All of these regional players are our “allies”—while our alleged enemies, the Russians and the Iranians, including the pro-Iranian Hezbollah, have been the only effective fighting forces opposing the Islamic State’s advance.
And so the answer to the problem of how to defeat ISIS becomes blazingly obvious: Cut off their funding sources among our faithless “allies.” Cut off relations with any state entity or private company that in any way aids the Caliphate of Death—that includes the Saudi Kingdom and the Gulf emirates. Kick the Turks out of NATO—and out of Europe, for good measure—if they don’t agree to close their border to the terrorists.
We don’t have to go in there, guns blazing, to destroy the Caliphate. Simply impose an embargo on the entire region, and the problem is solved. Send the whole barbarian horde to Coventry—isolate them, wall them off, and let them starve. We don’t need to drop a single bomb; just make sure not a single person gets out of the cage we have fashioned for them.
You may object that this is impractical—but it is less impractical than invading, occupying, and trying to civilize a land of barbarians who are still living in the 12th century. We tried that once before—remember?—and it led to nothing but disaster. Now let us try this “isolationist” strategy, which can hardly backfire in the way the invade-and-occupy scheme did.

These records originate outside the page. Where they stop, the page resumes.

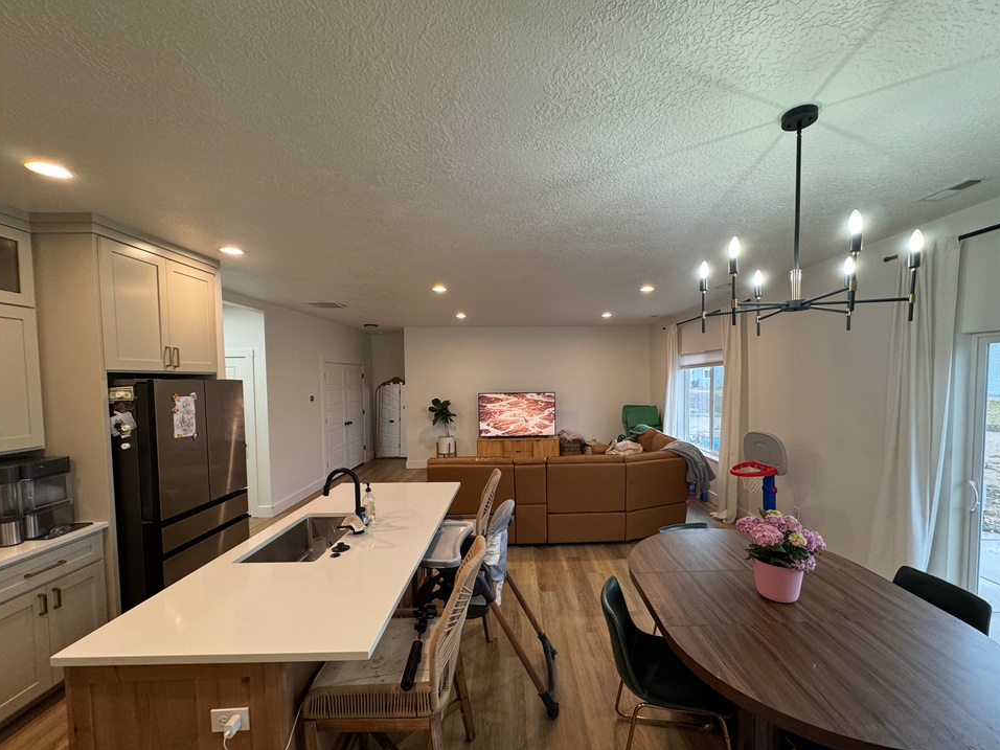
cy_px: 401
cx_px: 526
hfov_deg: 98.1
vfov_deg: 81.6
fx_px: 433
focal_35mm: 15
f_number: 2.2
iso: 160
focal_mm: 2.22
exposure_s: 1/60
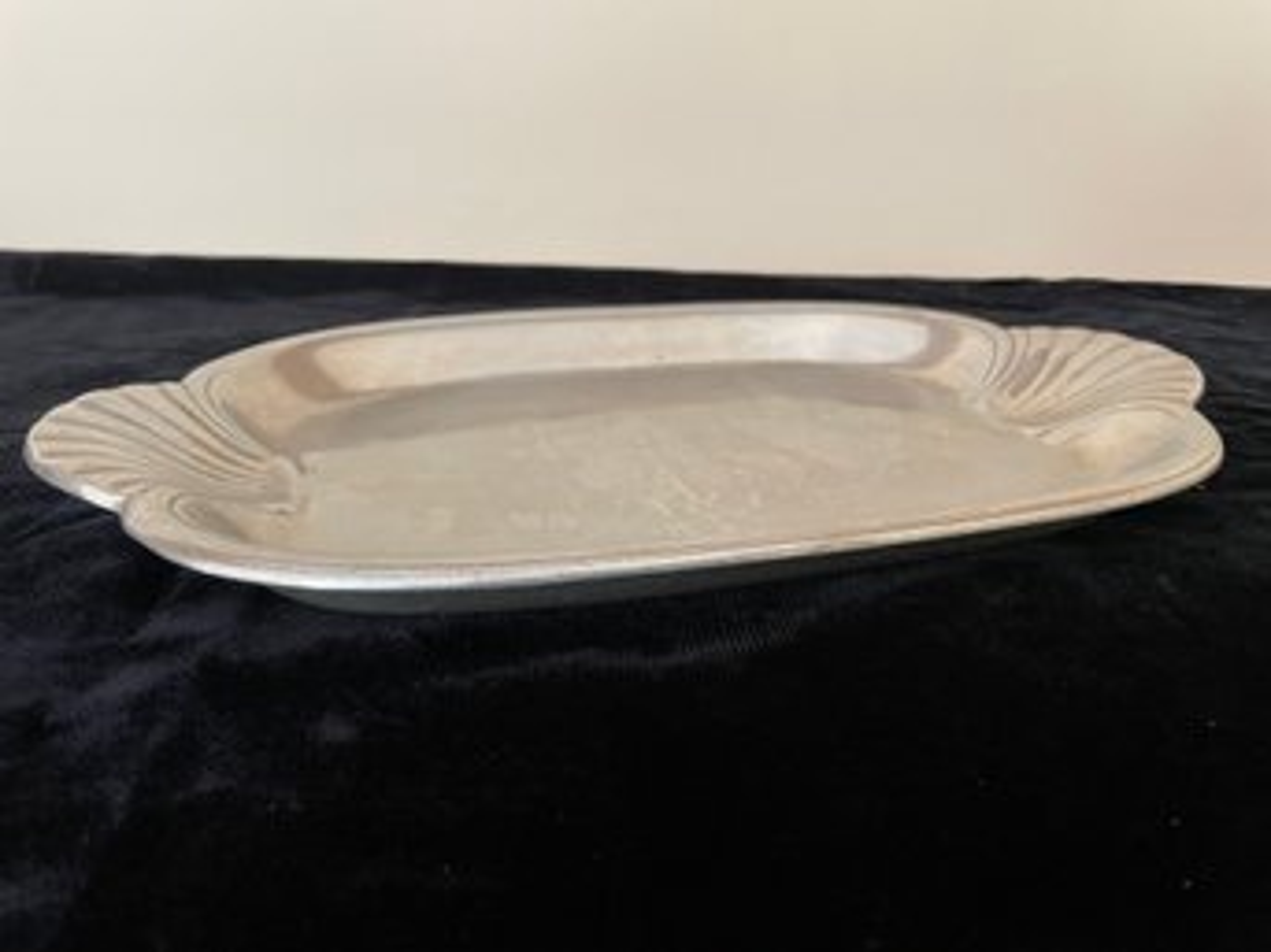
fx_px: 954
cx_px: 636
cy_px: 476
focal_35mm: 26
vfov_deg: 53.0
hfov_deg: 67.3
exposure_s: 1/60
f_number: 1.6
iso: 200
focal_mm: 4.2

We’ve gone past the point where we can simply leave them alone—my preferred course of inaction—simply because we’ve already stupidly aroused this hornets’ nest, and there is no going back and doing it over. And so the second-best plan is simply to contain them within their borders. In short, we must quarantine the barbarians: No one goes in, and no one goes out. Let them kill each other off, and let the world watch the slaughter from afar. That’s a lesson barbarians of every sort in every country are bound to pay attention to.